Copy the source text of each of the records below, keeping every line the same.

■ DATA FOR THE TASK

BEGIN

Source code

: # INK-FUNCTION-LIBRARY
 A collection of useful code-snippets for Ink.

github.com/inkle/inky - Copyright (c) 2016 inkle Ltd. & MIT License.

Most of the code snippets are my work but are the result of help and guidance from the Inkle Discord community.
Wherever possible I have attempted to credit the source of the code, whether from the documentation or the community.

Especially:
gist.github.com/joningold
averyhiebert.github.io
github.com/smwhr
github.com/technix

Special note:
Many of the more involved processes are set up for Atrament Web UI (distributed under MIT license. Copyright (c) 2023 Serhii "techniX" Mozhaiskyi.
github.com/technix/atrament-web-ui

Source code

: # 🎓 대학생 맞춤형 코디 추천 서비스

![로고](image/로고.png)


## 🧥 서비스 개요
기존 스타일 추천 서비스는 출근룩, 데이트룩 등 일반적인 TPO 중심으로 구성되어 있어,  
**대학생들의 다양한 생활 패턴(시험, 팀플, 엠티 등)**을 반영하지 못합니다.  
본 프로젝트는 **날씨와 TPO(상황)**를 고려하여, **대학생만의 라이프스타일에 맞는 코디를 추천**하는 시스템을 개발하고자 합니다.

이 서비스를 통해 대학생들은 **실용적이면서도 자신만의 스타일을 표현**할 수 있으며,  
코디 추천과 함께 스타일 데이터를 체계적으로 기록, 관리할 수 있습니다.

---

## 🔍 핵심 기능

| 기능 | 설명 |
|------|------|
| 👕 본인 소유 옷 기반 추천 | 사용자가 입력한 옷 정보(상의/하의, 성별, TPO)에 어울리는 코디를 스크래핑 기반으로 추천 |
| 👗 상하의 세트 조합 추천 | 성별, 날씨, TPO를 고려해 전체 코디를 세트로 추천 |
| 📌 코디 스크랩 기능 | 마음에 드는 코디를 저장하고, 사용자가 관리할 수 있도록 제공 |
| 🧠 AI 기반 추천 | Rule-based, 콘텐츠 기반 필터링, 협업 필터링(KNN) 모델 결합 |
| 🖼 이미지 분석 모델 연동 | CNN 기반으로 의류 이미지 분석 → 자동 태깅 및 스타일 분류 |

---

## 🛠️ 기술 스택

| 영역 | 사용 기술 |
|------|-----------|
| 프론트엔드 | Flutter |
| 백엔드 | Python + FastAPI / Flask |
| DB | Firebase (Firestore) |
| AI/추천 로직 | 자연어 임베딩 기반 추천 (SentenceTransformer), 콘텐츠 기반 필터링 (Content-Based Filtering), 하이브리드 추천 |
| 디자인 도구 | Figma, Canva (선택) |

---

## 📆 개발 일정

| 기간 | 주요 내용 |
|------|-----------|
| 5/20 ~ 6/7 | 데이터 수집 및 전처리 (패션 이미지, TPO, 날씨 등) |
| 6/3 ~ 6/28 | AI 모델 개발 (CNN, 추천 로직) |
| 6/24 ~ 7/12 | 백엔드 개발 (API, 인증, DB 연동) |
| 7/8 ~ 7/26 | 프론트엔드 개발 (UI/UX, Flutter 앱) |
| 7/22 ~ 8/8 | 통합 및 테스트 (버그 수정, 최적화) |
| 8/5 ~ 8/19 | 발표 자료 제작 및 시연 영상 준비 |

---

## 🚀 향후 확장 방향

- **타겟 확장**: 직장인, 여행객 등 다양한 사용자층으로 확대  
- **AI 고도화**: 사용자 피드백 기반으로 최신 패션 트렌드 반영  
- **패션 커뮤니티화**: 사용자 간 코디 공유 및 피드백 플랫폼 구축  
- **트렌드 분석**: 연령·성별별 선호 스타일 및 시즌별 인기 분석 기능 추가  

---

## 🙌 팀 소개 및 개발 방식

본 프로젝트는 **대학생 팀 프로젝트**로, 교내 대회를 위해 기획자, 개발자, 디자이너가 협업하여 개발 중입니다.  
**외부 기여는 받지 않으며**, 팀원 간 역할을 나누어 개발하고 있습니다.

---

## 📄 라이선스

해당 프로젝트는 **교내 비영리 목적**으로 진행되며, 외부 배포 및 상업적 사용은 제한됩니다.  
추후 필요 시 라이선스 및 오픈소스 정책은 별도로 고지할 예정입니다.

END

■ TASK RESULT
Source code

: # INK-FUNCTION-LIBRARY
 A collection of useful code-snippets for Ink.

github.com/inkle/inky - Copyright (c) 2016 inkle Ltd. & MIT License.

Most of the code snippets are my work but are the result of help and guidance from the Inkle Discord community.
Wherever possible I have attempted to credit the source of the code, whether from the documentation or the community.

Especially:
gist.github.com/joningold
averyhiebert.github.io
github.com/smwhr
github.com/technix

Special note:
Many of the more involved processes are set up for Atrament Web UI (distributed under MIT license. Copyright (c) 2023 Serhii "techniX" Mozhaiskyi.
github.com/technix/atrament-web-ui

Source code

: # 🎓 대학생 맞춤형 코디 추천 서비스

![로고](image/로고.png)


## 🧥 서비스 개요
기존 스타일 추천 서비스는 출근룩, 데이트룩 등 일반적인 TPO 중심으로 구성되어 있어,  
**대학생들의 다양한 생활 패턴(시험, 팀플, 엠티 등)**을 반영하지 못합니다.  
본 프로젝트는 **날씨와 TPO(상황)**를 고려하여, **대학생만의 라이프스타일에 맞는 코디를 추천**하는 시스템을 개발하고자 합니다.

이 서비스를 통해 대학생들은 **실용적이면서도 자신만의 스타일을 표현**할 수 있으며,  
코디 추천과 함께 스타일 데이터를 체계적으로 기록, 관리할 수 있습니다.

---

## 🔍 핵심 기능

| 기능 | 설명 |
|------|------|
| 👕 본인 소유 옷 기반 추천 | 사용자가 입력한 옷 정보(상의/하의, 성별, TPO)에 어울리는 코디를 스크래핑 기반으로 추천 |
| 👗 상하의 세트 조합 추천 | 성별, 날씨, TPO를 고려해 전체 코디를 세트로 추천 |
| 📌 코디 스크랩 기능 | 마음에 드는 코디를 저장하고, 사용자가 관리할 수 있도록 제공 |
| 🧠 AI 기반 추천 | Rule-based, 콘텐츠 기반 필터링, 협업 필터링(KNN) 모델 결합 |
| 🖼 이미지 분석 모델 연동 | CNN 기반으로 의류 이미지 분석 → 자동 태깅 및 스타일 분류 |

---

## 🛠️ 기술 스택

| 영역 | 사용 기술 |
|------|-----------|
| 프론트엔드 | Flutter |
| 백엔드 | Python + FastAPI / Flask |
| DB | Firebase (Firestore) |
| AI/추천 로직 | 자연어 임베딩 기반 추천 (SentenceTransformer), 콘텐츠 기반 필터링 (Content-Based Filtering), 하이브리드 추천 |
| 디자인 도구 | Figma, Canva (선택) |

---

## 📆 개발 일정

| 기간 | 주요 내용 |
|------|-----------|
| 5/20 ~ 6/7 | 데이터 수집 및 전처리 (패션 이미지, TPO, 날씨 등) |
| 6/3 ~ 6/28 | AI 모델 개발 (CNN, 추천 로직) |
| 6/24 ~ 7/12 | 백엔드 개발 (API, 인증, DB 연동) |
| 7/8 ~ 7/26 | 프론트엔드 개발 (UI/UX, Flutter 앱) |
| 7/22 ~ 8/8 | 통합 및 테스트 (버그 수정, 최적화) |
| 8/5 ~ 8/19 | 발표 자료 제작 및 시연 영상 준비 |

---

## 🚀 향후 확장 방향

- **타겟 확장**: 직장인, 여행객 등 다양한 사용자층으로 확대  
- **AI 고도화**: 사용자 피드백 기반으로 최신 패션 트렌드 반영  
- **패션 커뮤니티화**: 사용자 간 코디 공유 및 피드백 플랫폼 구축  
- **트렌드 분석**: 연령·성별별 선호 스타일 및 시즌별 인기 분석 기능 추가  

---

## 🙌 팀 소개 및 개발 방식

본 프로젝트는 **대학생 팀 프로젝트**로, 교내 대회를 위해 기획자, 개발자, 디자이너가 협업하여 개발 중입니다.  
**외부 기여는 받지 않으며**, 팀원 간 역할을 나누어 개발하고 있습니다.

---

## 📄 라이선스

해당 프로젝트는 **교내 비영리 목적**으로 진행되며, 외부 배포 및 상업적 사용은 제한됩니다.  
추후 필요 시 라이선스 및 오픈소스 정책은 별도로 고지할 예정입니다.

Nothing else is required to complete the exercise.